- [Sua tarefa] Informe quantas linhas dos registros abaixo contêm a palavra "brojlera". Responda somente com o número.

- [Registros para análise]

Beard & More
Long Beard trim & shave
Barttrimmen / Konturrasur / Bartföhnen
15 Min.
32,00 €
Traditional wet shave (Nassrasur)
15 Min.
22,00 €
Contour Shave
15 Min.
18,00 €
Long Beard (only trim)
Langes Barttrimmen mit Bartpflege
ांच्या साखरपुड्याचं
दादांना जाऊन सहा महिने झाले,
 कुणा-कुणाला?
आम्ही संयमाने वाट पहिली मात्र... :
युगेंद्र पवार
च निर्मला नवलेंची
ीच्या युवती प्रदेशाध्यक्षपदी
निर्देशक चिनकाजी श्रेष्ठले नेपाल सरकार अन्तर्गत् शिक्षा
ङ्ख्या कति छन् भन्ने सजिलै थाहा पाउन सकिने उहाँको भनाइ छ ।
==
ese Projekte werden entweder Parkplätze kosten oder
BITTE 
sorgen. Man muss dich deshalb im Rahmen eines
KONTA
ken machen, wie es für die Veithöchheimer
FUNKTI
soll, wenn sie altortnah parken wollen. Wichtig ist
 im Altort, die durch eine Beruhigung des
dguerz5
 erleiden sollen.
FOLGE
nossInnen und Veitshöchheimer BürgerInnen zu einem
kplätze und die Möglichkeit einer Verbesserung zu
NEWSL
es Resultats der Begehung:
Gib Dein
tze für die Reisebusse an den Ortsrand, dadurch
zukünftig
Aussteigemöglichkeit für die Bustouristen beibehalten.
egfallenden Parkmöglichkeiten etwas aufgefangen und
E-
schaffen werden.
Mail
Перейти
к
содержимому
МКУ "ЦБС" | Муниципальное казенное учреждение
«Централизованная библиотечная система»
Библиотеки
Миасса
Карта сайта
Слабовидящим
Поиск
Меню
...
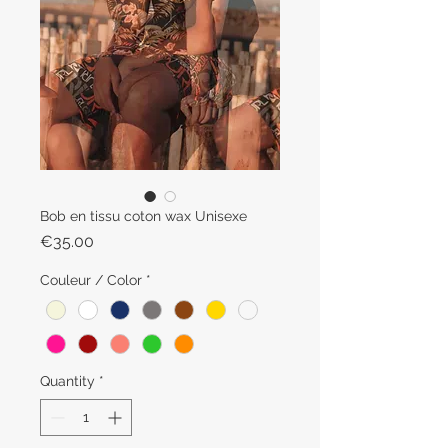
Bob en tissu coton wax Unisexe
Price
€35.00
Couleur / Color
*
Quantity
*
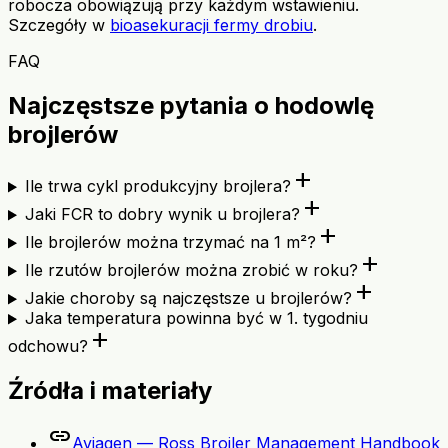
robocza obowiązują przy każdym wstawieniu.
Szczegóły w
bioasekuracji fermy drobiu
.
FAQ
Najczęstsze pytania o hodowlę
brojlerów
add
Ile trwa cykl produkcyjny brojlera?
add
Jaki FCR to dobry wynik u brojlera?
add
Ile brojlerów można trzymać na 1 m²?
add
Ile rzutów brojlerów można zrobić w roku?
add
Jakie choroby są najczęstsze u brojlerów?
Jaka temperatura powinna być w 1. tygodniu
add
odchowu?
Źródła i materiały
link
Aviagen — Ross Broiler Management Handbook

- [Resposta final] 2